# How to complete this task
Write out the lines starting at "Православное богослужение" and ending at "Merk: Bountiful", both included. Leave the pictures out of your answer.
----- Entries supplied -----
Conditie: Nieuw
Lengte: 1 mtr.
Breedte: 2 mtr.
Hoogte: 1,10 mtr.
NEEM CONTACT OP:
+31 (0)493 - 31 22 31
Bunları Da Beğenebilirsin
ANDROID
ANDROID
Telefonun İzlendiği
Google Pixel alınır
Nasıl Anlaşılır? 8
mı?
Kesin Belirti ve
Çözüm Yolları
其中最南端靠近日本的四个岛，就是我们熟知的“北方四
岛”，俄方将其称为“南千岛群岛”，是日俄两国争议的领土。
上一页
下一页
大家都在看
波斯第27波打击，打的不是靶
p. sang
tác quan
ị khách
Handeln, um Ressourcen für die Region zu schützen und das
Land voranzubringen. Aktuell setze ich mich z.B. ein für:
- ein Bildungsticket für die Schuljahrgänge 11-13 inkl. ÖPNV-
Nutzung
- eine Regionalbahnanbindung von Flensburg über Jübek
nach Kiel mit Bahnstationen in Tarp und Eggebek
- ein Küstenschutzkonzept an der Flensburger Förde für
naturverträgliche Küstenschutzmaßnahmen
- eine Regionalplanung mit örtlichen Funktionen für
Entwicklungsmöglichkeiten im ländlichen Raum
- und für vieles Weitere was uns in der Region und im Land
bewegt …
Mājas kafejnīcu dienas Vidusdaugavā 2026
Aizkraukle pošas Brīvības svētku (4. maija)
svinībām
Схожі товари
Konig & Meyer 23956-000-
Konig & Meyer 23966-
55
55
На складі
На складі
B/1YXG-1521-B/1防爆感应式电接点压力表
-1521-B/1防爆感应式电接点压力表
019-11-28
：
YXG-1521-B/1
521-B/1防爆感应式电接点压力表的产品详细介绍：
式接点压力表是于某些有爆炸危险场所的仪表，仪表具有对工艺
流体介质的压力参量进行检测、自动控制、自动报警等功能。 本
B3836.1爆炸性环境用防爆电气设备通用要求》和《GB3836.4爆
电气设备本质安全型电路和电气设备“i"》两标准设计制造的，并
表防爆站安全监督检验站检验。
-----
----- Entries supplied -----
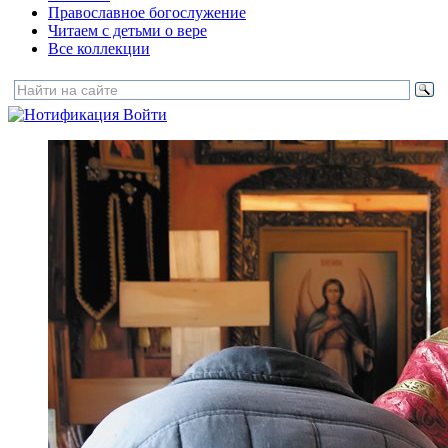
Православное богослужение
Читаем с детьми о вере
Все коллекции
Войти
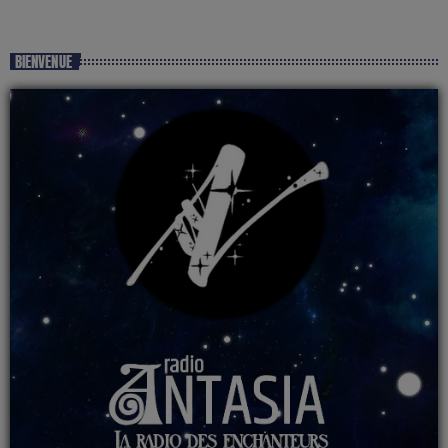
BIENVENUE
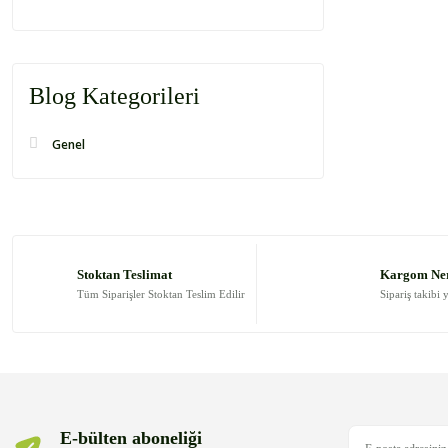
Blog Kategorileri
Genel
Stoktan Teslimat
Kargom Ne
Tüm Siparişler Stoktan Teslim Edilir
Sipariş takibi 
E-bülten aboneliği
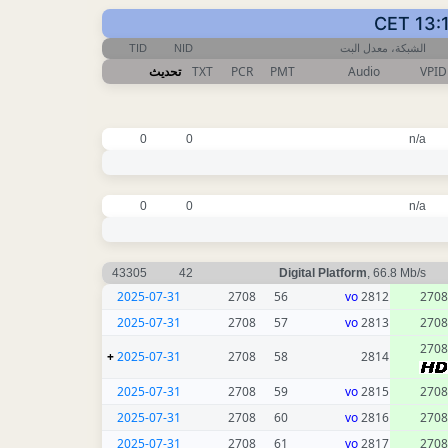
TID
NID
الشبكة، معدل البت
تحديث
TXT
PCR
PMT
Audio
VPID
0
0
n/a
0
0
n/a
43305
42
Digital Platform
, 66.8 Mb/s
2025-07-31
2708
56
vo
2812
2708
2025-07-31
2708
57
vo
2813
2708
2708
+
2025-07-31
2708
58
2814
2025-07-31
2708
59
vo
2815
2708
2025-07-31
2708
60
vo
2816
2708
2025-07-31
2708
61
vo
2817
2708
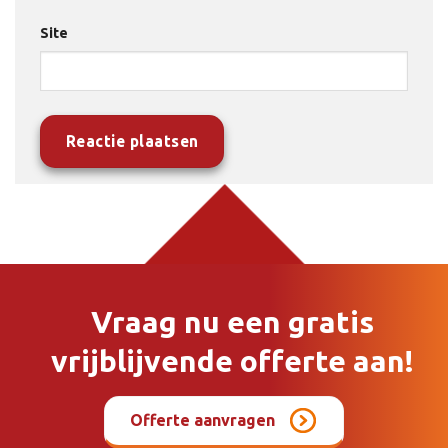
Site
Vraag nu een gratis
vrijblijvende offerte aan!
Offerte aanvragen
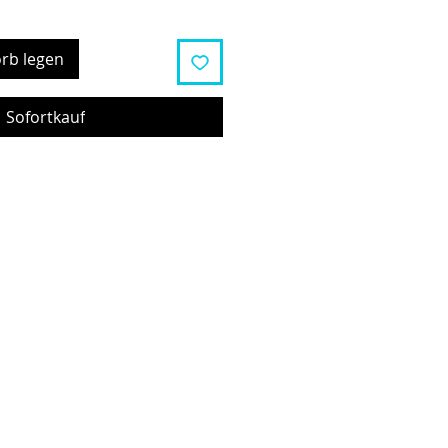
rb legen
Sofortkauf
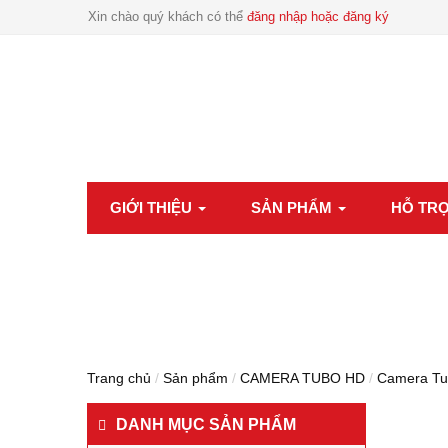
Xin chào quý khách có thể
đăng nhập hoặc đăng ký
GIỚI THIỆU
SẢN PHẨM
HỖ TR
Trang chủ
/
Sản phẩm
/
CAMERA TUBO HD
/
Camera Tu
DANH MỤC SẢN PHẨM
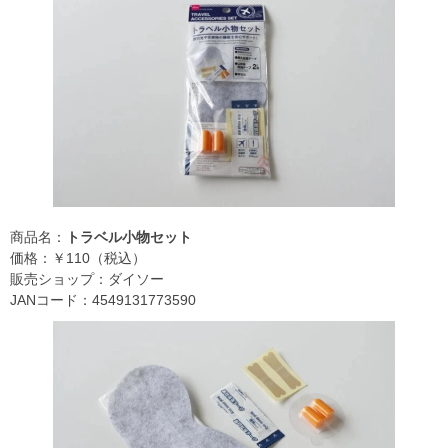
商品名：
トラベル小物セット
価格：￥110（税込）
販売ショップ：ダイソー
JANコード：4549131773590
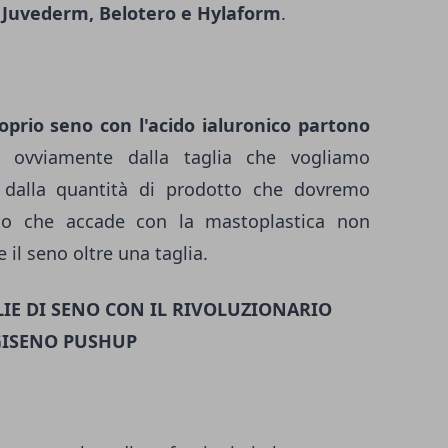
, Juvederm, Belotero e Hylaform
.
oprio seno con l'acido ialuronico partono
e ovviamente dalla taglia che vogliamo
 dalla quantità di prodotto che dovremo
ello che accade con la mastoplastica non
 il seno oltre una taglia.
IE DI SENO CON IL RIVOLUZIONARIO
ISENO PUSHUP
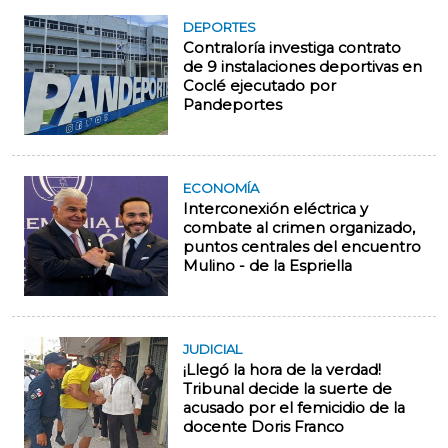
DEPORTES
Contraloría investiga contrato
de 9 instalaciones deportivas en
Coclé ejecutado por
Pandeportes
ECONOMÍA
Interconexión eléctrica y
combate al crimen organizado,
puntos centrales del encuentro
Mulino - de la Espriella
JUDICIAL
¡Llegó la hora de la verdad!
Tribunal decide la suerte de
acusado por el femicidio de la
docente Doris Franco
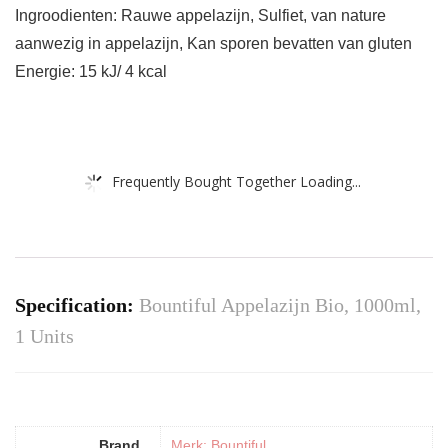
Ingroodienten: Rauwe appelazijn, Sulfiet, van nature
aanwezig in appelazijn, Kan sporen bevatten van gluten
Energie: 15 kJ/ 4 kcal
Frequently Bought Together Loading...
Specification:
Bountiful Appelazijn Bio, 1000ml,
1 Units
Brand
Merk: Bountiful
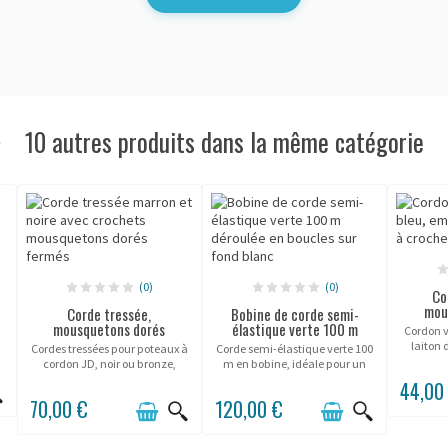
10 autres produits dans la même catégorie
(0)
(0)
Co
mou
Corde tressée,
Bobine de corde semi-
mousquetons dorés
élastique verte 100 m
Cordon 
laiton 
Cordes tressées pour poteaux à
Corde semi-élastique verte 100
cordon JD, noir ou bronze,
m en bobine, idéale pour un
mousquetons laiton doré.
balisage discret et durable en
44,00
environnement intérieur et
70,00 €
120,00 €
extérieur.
-----
# Task solution
Православное богослужение
Читаем с детьми о вере
Все коллекции
Войти
BIENVENUE
Blog Kategorileri
Genel
Stoktan Teslimat
Kargom Ne
Tüm Siparişler Stoktan Teslim Edilir
Sipariş takibi 
E-bülten aboneliği
TID
NID
الشبكة، معدل البت
تحديث
TXT
PCR
PMT
Audio
VPID
0
0
n/a
0
0
n/a
43305
42
Digital Platform
, 66.8 Mb/s
2025-07-31
2708
56
vo
2812
2708
2025-07-31
2708
57
vo
2813
2708
2708
+
2025-07-31
2708
58
2814
2025-07-31
2708
59
vo
2815
2708
2025-07-31
2708
60
vo
2816
2708
2025-07-31
2708
61
vo
2817
2708
Site
Vraag nu een gratis
vrijblijvende offerte aan!
Offerte aanvragen
rb legen
Sofortkauf
Xin chào quý khách có thể
đăng nhập hoặc đăng ký
GIỚI THIỆU
SẢN PHẨM
HỖ TR
Trang chủ
/
Sản phẩm
/
CAMERA TUBO HD
/
Camera Tu
DANH MỤC SẢN PHẨM
商品名：
トラベル小物セット
価格：￥110（税込）
販売ショップ：ダイソー
JANコード：4549131773590
, Juvederm, Belotero e Hylaform
.
oprio seno con l'acido ialuronico partono
e ovviamente dalla taglia che vogliamo
 dalla quantità di prodotto che dovremo
ello che accade con la mastoplastica non
 il seno oltre una taglia.
IE DI SENO CON IL RIVOLUZIONARIO
ISENO PUSHUP
DEPORTES
Contraloría investiga contrato
de 9 instalaciones deportivas en
Coclé ejecutado por
Pandeportes
ECONOMÍA
Interconexión eléctrica y
combate al crimen organizado,
puntos centrales del encuentro
Mulino - de la Espriella
JUDICIAL
¡Llegó la hora de la verdad!
Tribunal decide la suerte de
acusado por el femicidio de la
docente Doris Franco
Ingroodienten: Rauwe appelazijn, Sulfiet, van nature
aanwezig in appelazijn, Kan sporen bevatten van gluten
Energie: 15 kJ/ 4 kcal
Frequently Bought Together Loading...
Specification:
Bountiful Appelazijn Bio, 1000ml,
1 Units
Brand
Merk: Bountiful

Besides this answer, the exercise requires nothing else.